サンダーキャット『イット・イズ・ホワット・イット・イズ』 歌で聞かせるスーパー・ベーシスト

 サンダーキャットことステファン・ブルーナーはロサンゼルス出身のベーシスト。1984年音楽一家に生まれ16歳にしてプロ・キャリアをスタート。ずば抜けたテクニックが注目されエリカ・バドゥ、フライング・ロータスらと共演。11年にソロ・アルバム・デビュー。15年ケンドリック・ラマーのアルバムに参加、同作品がグラミーを受賞し一躍その名が世界に知られることになります。

 当初はフュージョン系の超絶技巧のべーシストとして話題になりましたが、自ら歌うことも好きなためソロ2作目以降はヴォーカリストとしても非凡な才能をみせるようになります。

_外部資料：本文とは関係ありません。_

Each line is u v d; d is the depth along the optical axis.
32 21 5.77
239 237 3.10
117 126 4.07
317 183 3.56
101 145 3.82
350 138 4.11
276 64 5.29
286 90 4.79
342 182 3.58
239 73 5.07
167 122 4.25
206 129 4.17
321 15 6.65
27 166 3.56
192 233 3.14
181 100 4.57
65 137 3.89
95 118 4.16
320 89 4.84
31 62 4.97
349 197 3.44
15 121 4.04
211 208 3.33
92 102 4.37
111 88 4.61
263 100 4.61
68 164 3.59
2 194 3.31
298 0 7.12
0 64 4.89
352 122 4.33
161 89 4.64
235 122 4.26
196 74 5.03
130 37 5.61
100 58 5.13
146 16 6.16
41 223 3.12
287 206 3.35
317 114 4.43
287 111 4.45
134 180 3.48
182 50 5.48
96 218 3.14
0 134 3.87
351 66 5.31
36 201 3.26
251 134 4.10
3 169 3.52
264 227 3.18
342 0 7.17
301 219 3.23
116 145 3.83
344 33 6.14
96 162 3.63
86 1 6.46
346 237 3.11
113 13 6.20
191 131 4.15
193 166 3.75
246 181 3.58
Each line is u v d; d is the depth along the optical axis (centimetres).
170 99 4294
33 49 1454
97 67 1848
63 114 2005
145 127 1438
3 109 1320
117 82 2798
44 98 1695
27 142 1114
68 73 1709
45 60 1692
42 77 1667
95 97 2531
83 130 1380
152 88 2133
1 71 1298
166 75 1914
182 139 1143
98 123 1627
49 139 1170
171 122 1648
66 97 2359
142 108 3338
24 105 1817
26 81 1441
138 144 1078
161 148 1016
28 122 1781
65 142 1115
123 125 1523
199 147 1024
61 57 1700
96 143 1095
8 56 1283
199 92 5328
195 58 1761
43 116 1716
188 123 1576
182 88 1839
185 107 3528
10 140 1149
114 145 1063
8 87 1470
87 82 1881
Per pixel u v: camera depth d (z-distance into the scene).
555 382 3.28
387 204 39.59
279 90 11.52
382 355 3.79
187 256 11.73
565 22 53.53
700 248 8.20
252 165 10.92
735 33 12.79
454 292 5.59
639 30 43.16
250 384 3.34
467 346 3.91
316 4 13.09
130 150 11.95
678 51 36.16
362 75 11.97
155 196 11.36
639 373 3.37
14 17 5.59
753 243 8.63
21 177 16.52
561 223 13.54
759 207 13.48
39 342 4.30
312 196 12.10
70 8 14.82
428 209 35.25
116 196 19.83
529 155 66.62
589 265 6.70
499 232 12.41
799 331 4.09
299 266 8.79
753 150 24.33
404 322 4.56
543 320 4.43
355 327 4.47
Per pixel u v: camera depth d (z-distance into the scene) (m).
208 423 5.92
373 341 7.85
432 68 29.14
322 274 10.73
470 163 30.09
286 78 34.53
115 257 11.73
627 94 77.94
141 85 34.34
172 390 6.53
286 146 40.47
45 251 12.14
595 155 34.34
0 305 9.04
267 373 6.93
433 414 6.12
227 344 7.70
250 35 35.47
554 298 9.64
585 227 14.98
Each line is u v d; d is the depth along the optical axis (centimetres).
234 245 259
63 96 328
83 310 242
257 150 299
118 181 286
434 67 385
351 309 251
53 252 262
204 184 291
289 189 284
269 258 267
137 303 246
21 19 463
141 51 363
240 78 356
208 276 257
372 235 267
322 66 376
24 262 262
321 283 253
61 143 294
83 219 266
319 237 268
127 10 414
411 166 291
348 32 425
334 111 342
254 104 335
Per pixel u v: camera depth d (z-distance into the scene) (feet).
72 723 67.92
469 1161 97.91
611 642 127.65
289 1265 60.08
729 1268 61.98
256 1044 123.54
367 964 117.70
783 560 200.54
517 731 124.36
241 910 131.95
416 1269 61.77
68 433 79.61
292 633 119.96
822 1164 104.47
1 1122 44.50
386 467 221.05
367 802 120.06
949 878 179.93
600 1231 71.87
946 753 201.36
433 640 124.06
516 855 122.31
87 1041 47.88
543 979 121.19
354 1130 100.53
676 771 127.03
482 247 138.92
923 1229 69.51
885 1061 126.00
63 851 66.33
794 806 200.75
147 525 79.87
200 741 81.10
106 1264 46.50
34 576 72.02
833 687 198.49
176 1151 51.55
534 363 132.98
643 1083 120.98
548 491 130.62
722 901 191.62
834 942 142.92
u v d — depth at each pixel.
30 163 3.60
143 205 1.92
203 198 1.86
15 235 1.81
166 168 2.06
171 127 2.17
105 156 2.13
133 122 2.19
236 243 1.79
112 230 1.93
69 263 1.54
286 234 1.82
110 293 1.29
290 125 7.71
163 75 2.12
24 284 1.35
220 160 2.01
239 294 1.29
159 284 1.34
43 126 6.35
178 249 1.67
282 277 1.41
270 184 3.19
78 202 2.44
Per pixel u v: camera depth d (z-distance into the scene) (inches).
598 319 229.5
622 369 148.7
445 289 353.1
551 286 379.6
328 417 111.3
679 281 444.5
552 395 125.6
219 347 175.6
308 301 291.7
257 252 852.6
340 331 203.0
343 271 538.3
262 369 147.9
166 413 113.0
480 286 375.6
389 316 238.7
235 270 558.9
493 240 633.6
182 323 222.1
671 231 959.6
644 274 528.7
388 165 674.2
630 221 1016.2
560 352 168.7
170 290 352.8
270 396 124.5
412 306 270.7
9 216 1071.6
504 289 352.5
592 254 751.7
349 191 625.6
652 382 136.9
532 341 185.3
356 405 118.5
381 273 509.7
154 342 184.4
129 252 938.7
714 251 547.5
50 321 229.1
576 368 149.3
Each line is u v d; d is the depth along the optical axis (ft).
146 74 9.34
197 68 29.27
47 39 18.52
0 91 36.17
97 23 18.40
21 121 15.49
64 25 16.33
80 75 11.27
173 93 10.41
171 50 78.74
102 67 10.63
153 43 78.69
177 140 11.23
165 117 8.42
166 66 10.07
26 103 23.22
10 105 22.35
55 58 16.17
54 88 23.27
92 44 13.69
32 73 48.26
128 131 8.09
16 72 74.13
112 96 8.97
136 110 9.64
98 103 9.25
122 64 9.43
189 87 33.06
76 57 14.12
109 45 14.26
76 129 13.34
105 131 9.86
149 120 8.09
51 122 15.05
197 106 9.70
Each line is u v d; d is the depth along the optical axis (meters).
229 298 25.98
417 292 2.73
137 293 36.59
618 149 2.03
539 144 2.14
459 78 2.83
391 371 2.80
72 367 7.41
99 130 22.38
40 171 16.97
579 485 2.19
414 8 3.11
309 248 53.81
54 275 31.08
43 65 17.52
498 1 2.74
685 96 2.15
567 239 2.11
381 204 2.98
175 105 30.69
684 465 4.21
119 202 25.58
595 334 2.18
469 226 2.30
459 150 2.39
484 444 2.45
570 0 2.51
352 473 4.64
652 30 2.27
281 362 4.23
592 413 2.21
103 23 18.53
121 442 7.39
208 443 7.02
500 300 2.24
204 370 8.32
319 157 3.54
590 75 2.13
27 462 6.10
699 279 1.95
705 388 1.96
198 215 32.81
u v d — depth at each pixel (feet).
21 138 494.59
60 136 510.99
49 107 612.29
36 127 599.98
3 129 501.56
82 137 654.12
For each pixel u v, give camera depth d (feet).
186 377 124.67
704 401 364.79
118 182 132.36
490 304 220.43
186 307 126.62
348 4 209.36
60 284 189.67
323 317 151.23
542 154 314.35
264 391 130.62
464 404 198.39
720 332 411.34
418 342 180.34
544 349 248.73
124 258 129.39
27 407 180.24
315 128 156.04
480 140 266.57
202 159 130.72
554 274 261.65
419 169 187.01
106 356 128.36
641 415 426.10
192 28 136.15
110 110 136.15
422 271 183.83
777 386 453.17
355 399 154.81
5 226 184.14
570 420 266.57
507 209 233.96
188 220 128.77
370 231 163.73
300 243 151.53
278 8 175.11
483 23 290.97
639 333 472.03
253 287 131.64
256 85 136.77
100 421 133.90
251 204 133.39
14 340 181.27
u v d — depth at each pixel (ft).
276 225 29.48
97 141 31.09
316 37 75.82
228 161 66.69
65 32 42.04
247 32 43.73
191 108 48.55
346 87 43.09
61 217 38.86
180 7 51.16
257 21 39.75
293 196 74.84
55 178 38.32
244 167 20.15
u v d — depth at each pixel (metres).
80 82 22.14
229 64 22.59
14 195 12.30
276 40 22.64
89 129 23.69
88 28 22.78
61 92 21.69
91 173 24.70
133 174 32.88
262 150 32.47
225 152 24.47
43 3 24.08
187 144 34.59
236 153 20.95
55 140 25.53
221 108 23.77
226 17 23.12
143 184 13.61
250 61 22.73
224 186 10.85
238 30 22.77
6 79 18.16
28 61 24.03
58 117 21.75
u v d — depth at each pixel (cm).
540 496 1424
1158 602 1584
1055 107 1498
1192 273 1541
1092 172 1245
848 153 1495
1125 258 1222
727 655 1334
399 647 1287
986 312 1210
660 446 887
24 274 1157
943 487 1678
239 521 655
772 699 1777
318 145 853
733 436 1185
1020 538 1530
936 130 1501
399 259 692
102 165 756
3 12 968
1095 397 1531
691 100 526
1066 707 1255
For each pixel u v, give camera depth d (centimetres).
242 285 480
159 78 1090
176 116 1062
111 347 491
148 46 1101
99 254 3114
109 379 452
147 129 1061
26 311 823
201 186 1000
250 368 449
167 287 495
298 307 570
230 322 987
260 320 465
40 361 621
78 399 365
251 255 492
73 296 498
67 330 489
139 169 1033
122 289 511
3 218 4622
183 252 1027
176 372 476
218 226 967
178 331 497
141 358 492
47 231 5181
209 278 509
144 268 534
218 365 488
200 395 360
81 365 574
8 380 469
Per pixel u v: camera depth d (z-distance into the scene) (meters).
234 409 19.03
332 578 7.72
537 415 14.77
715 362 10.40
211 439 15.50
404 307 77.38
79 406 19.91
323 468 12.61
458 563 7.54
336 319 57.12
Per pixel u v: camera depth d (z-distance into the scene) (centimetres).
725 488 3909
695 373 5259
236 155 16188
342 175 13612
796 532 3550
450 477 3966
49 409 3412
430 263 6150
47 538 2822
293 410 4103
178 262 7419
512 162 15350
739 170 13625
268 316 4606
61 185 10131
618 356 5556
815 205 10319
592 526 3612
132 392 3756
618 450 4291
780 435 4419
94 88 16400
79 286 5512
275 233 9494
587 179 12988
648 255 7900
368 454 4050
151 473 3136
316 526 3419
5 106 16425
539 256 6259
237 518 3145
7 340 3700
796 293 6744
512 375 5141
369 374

さてフライング・ロータスと共同プロデュースした通算4作目にあたる本作はジャズ・フュージョンの作品というよりは、繊細でエモーショナルなヴォーカルが印象的な“歌もの”になっています。100以上のデモテープをもとに作られた曲は過去作品に比べ格段にメロディアス、ジャンルを超えたアンビエントなポップ・アルバムと言っても過言ではないでしょう。